Я уклонился от ответа, продолжая осматривать проекционную. Саллиранда я так и не нашел. Франни видела, что я разочарован. Я поспешил заверить ее, что благодарен ей за невероятную щедрость. Она делала мне подарок ценой в несколько тысяч долларов.
— Не знаю, что и сказать, Франни, — бормотал я, — Просто не нахожу слов.
— Да ладно. Я получила хорошую цену за дом. Думала, за такую старую рухлядь ничего не дадут. Да и у Зипа было кое-что отложено. Так что мне ни к чему продавать эти штуки, — Вдруг она снова напустила на себя это невыносимое кокетливое выражение, — И потом, у меня есть кое-что лично для тебя, — Взяв мою руку, она повела меня из проекционной назад в дом. Как я того и опасался, мы направлялись к лестнице. Она почувствовала мои сомнения. — Ну-ну, не бойся, я тебя не собираюсь соблазнять. Честно говорю, — Но эти слова она сопроводила двусмысленным подмигиванием, что только усилило мои опасения.
Мы вошли в комнату наверху. Около дверей там стояло несколько коробок. Из одной Франни извлекла лист бумаги, свернутый трубочкой.
— Тебе наверняка захочется иметь такой — на память о старых временах, — Это был постер с Найланой. Она была права — я испытывал к ней чувство благодарности за этот подарок. Я увидел на нем автограф: «Моему любимому поклоннику. Кей Аллисон». — Теперь еще все эти книги, — сказала она, показывая на коробки, — Это любимые вещи Зипа. Много всяких технических книг. Кой-какие подарки. Альбомы с вырезками. Две-три журнальные статьи про него. Ведь вы про всякое такое и учите в вашем колледже?
— Ну да, в известной мере. А ты что, не хочешь оставить это себе?
— Если я увезу все это в Айову, то оно будет валяться где-нибудь на чердаке. Я плохой читатель. И потом, у меня свои воспоминания о Зиппи — других мне не надо. А тебя тут, может, что и заинтересует.

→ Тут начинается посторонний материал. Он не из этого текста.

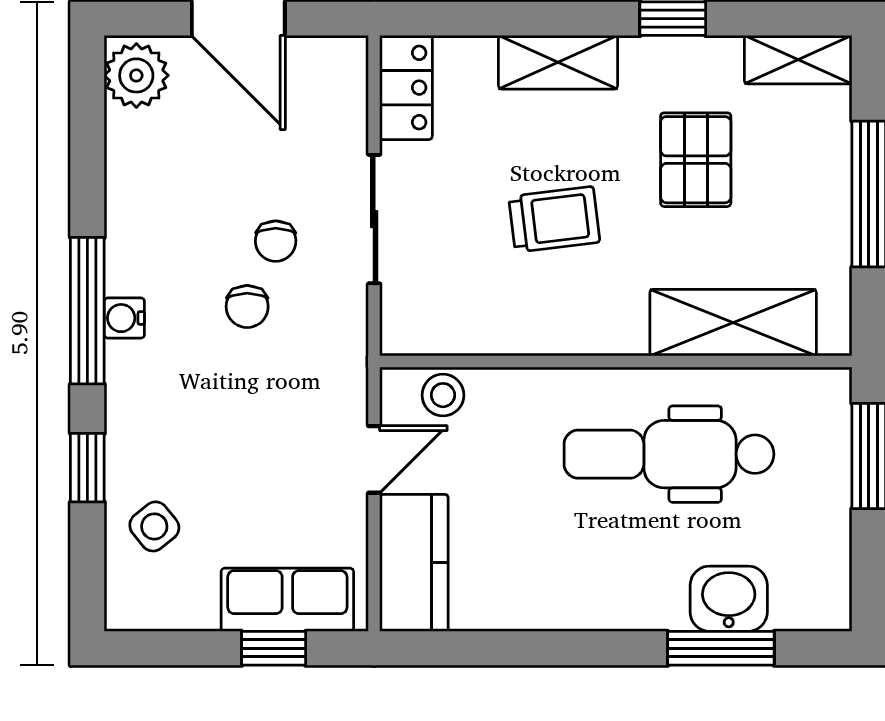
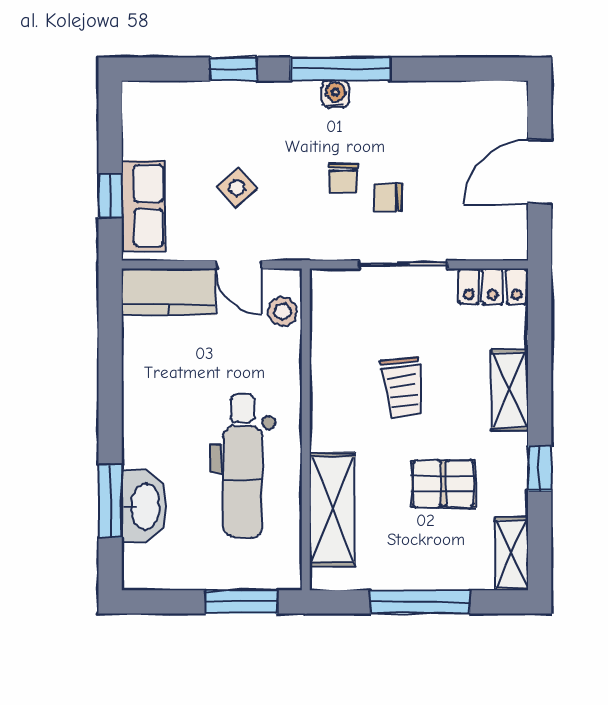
plant: (136, 75) -> (501, 102), removed
chair: (247, 307) -> (343, 178), turned -90
dental chair: (669, 454) -> (243, 466), turned 180
side table: (154, 526) -> (237, 188), moved
washbasin: (729, 599) -> (144, 506), width x1.38

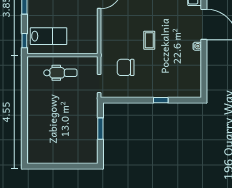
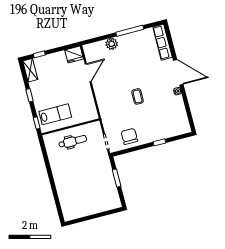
chair: (126, 67) -> (129, 136), moved, turned 90

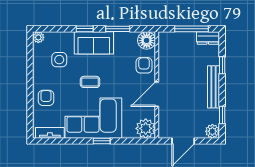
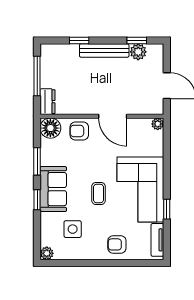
dresser: (208, 38) -> (48, 102), moved
plant: (146, 128) -> (158, 124), width x0.53, depth x0.53
plant: (212, 131) -> (138, 52), moved
window: (102, 141) -> (167, 209), moved

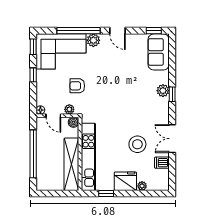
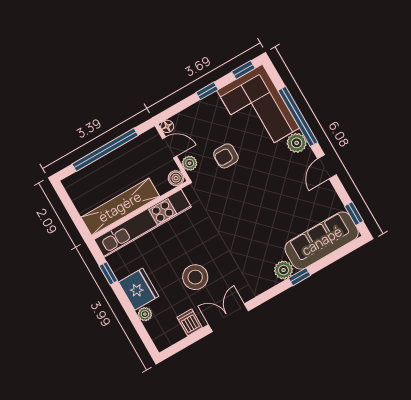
sofa: (159, 52) -> (322, 241), width x1.36
armchair: (77, 86) -> (226, 156), turned -90
window: (172, 94) -> (299, 277), moved
door: (53, 116) -> (169, 147), swing flipped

А вот это я оставлю себе. — Она нырнула рукой в одну из коробок и вытащила оттуда золотую фигурку. «Оскар» Зипа. — Я думаю, он хотел, чтобы это я оставила себе, — Она задумчиво улыбнулась, — Я смогу время от времени воображать, что это моя награда.
Я неуверенно напомнил ей:
— Ты говорила, что могли остаться какие-то фильмы…
Она посерьезнела.
— Да, что касается фильмов, тут я тебе должна объяснить кое-что. Я ведь видела, как ты себя чувствовал на похоронах. Понимаешь, это все Йоси. Он только что не молился на Зипа. Что бы Зип ни сказал — Йоси исполнял без разговоров. Так вот, Зип сказал Йоси, чтобы эти пленки использовались, ты сам видел как. Он даже об этом в завещании написал. И переубедить Йоси было невозможно. Он такой командир. Мы с ним никогда особо не ладили, ты, наверно, и сам заметил. Йоси казалось, что он знает Зипа лучше меня, хотя я и была его женой. И он был прав. А потому, когда речь зашла об исполнении последней воли Зипа, Йоси все взял в свои руки, словно мне вообще ничего нельзя было доверить. Он все устроил с владельцем похоронной конторы — это его приятель-японец. Я ему сказала, что, наверно, так вот брать тело Зипа и сжигать противозаконно. Но у Йоси давно зуб на правительство, и ты знаешь почему. «Насрать мне на ваши законы», — сказал он мне и сделал все по-своему. А мне только и оставалось, что помалкивать — пусть себе. Так я и поступила. Ну теперь-то он уже съехал и ничего сделать не сможет.